Woody Austin sticking to PGA Tour despite being eligible for Champions

By Doug Ferguson
Published on
Woody Austin sticking to PGA Tour despite being eligible for Champions

HONOLULU – Woody Austin didn't make it to the PGA Tour until he was 30, and only then after a decade of playing mini-tours, working as a bank teller and even stocking shelves in a drug store. At least he gets to go out on his terms. 
 
After more than two years of not having full status, the 49-year-old Austin appeared out of nowhere in Mississippi last summer and won the Sanderson Farms Championship. That got him back to Kapalua, which meant the world to him. 
 
"Especially when you're about to turn 50 and have status," he said. 
 
Austin turns 50 in three weeks, though he has no plans to play on the Champions Tour except for any major he gets in. Kapalua was just a start. Austin is most looking forward to the courses he was kept from playing when he lost his card – Bay Hill, Hilton Head, Colonial, Memorial. 
 
"I don't plan on being one of those half guys," he said of splitting time on two tours. "If I don't get in the FedExCup (playoffs) and have six weeks off, then I'll go play some on the Champions Tour. But I want to play out here." 
 
 
Austin lost his card in 2010 when he missed four cuts in his last seven events and finished at No. 129 on the money list. He got into only 18 tournaments the following year on conditional status, and only seven events in 2012 as a past champion. 
 
His hallmark was ball-striking, and when that began to desert him, he was never very good with the putter (except for bashing it against his head, one of his more infamous moments) to atone for that. So what happened in Mississippi? 
 
"That was the old me," he said. "I knocked the flag over.
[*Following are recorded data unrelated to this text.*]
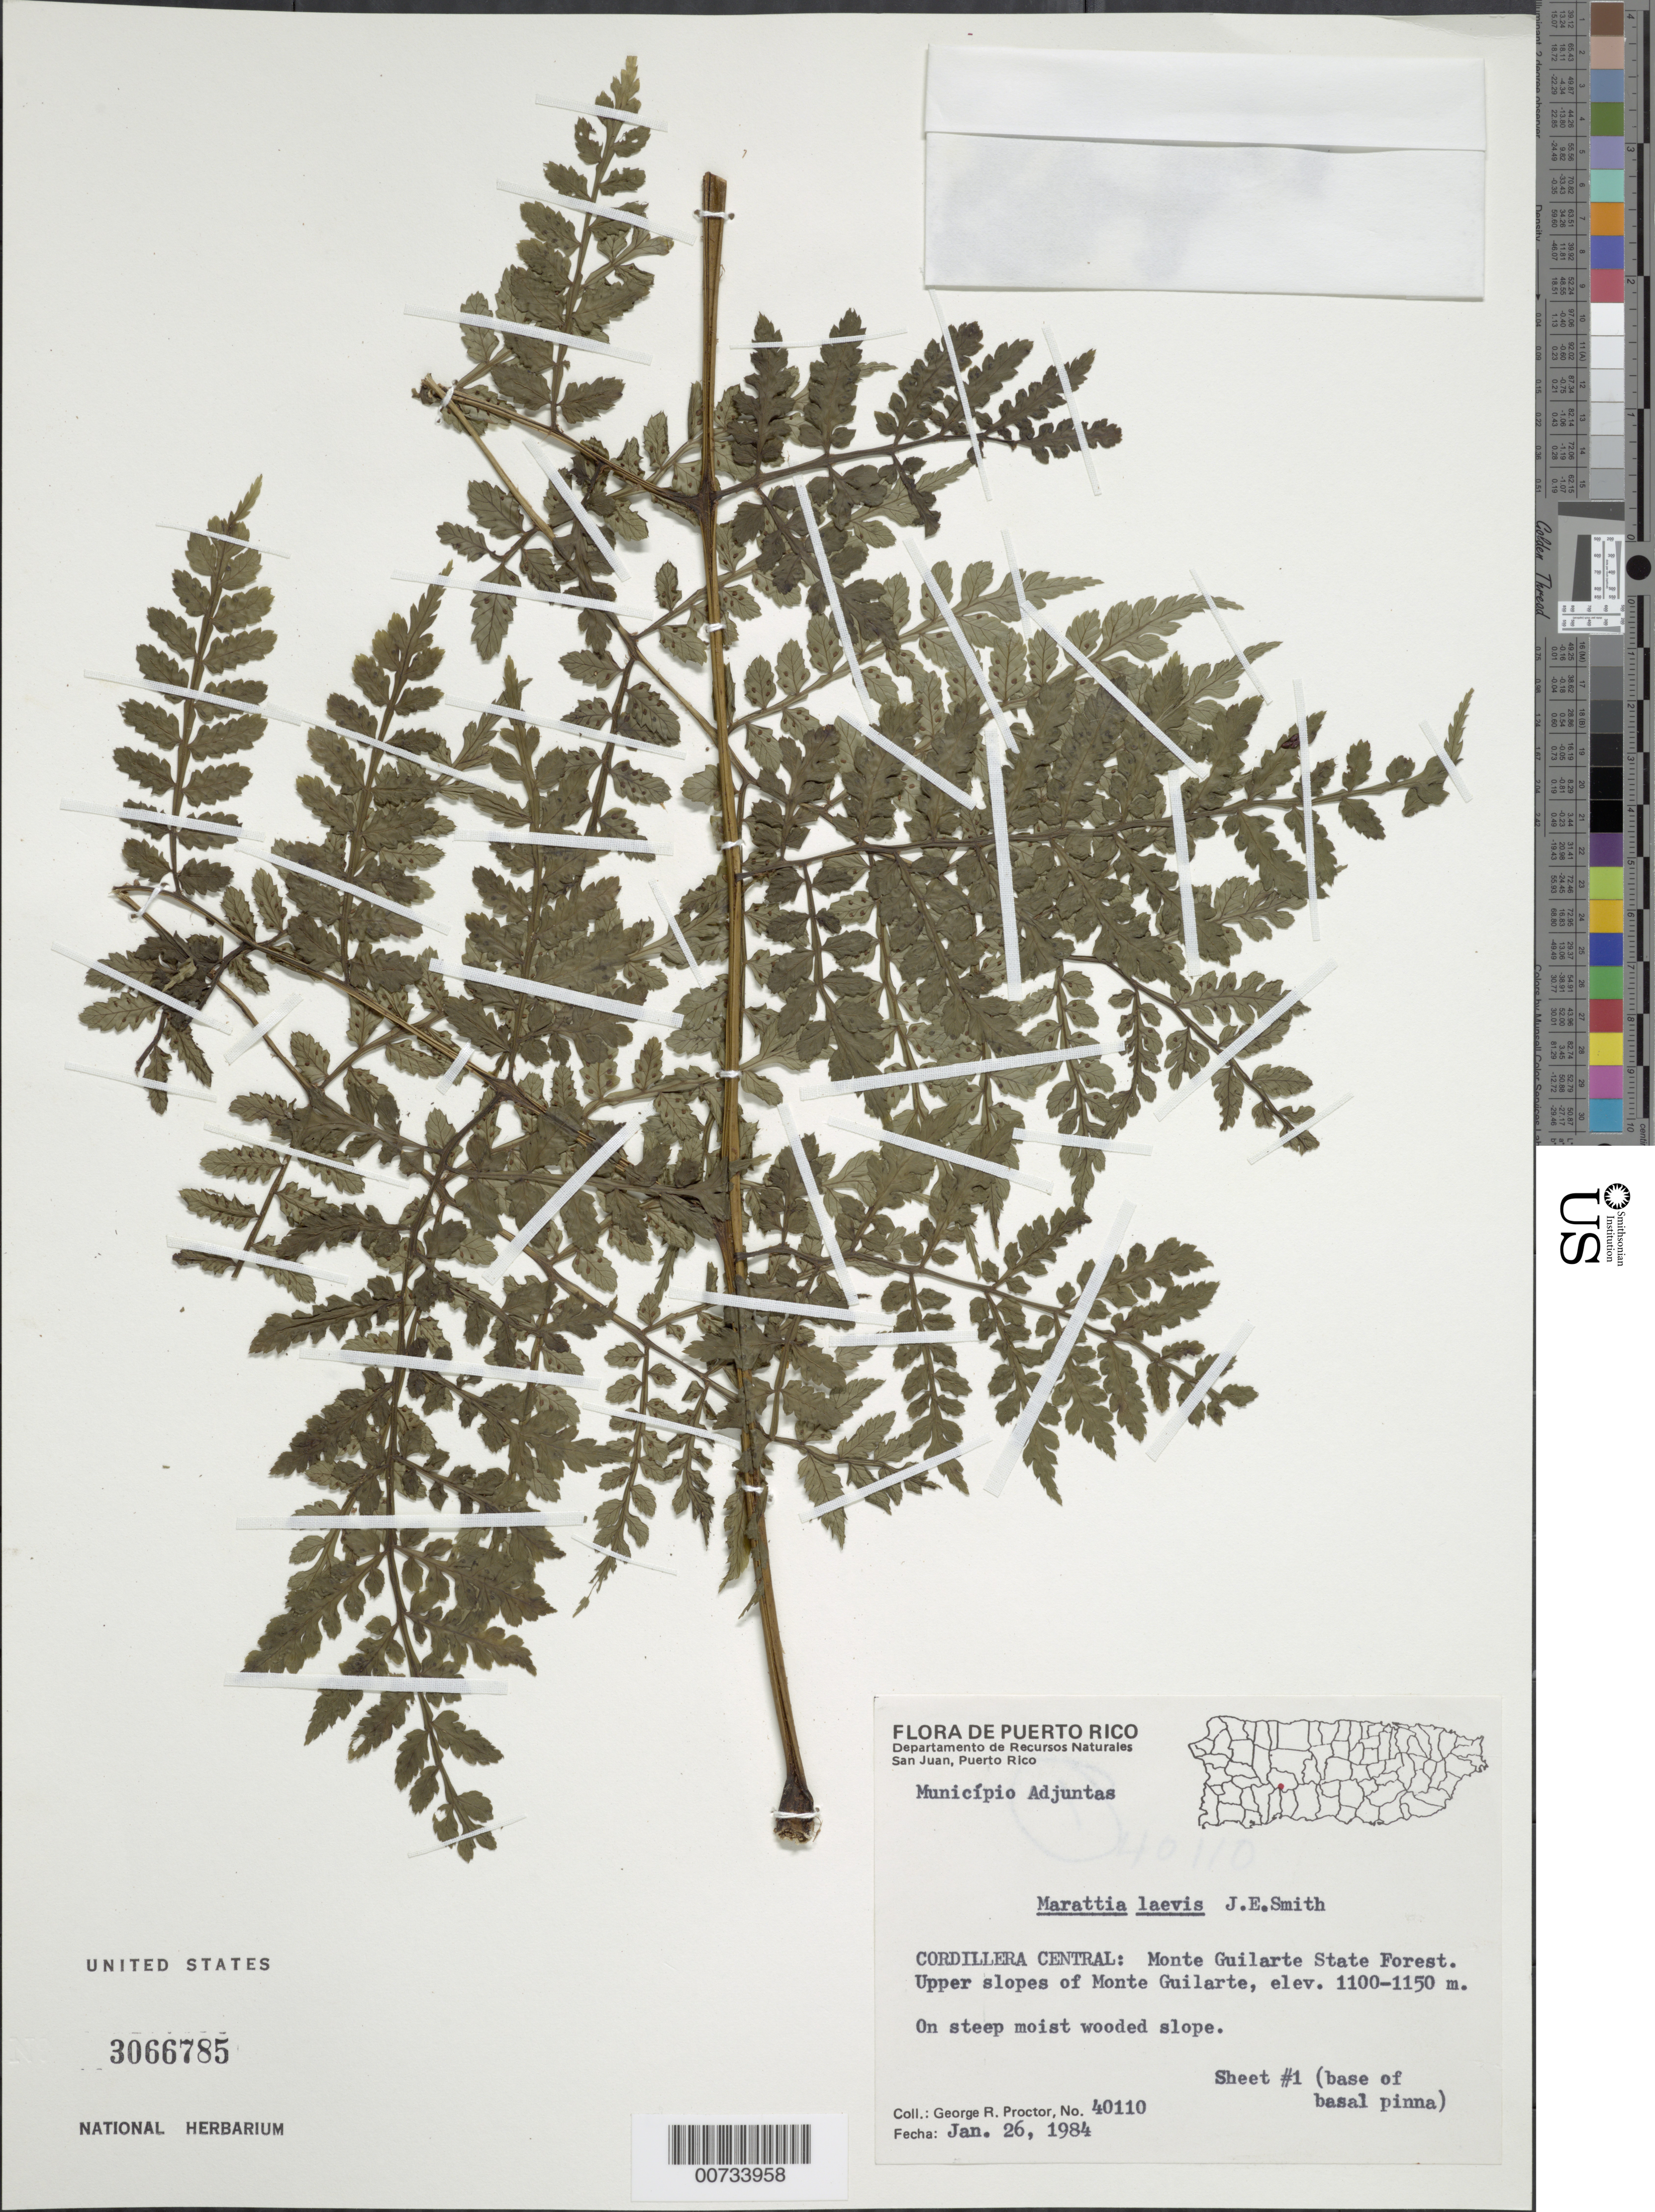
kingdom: Plantae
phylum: Tracheophyta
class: Polypodiopsida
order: Marattiales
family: Marattiaceae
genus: Marattia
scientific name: Marattia laevis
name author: Sm.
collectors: G. R. Proctor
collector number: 40110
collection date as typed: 26 Jan 1984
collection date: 1984-01-26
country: Puerto Rico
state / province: Adjuntas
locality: Mun. Adjuntas, Cordillera Central: Monte Guilarte State Forest, upper slopes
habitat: On steep moist wooded slope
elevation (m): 1100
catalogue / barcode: US 3066785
That's me. That's what I do. This game now is only a putting contest. That's all it is. Technology has brought everyone into a small bowl." 
 
Austin said he was most disappointed that in his two years needing some help, he received only one sponsor exemption. The Greenbrier Classic found room for him – he missed the cut two weeks before winning – and Austin said he will never miss the tournament again. 
 
He is exempt through the end of the 2014-15 season.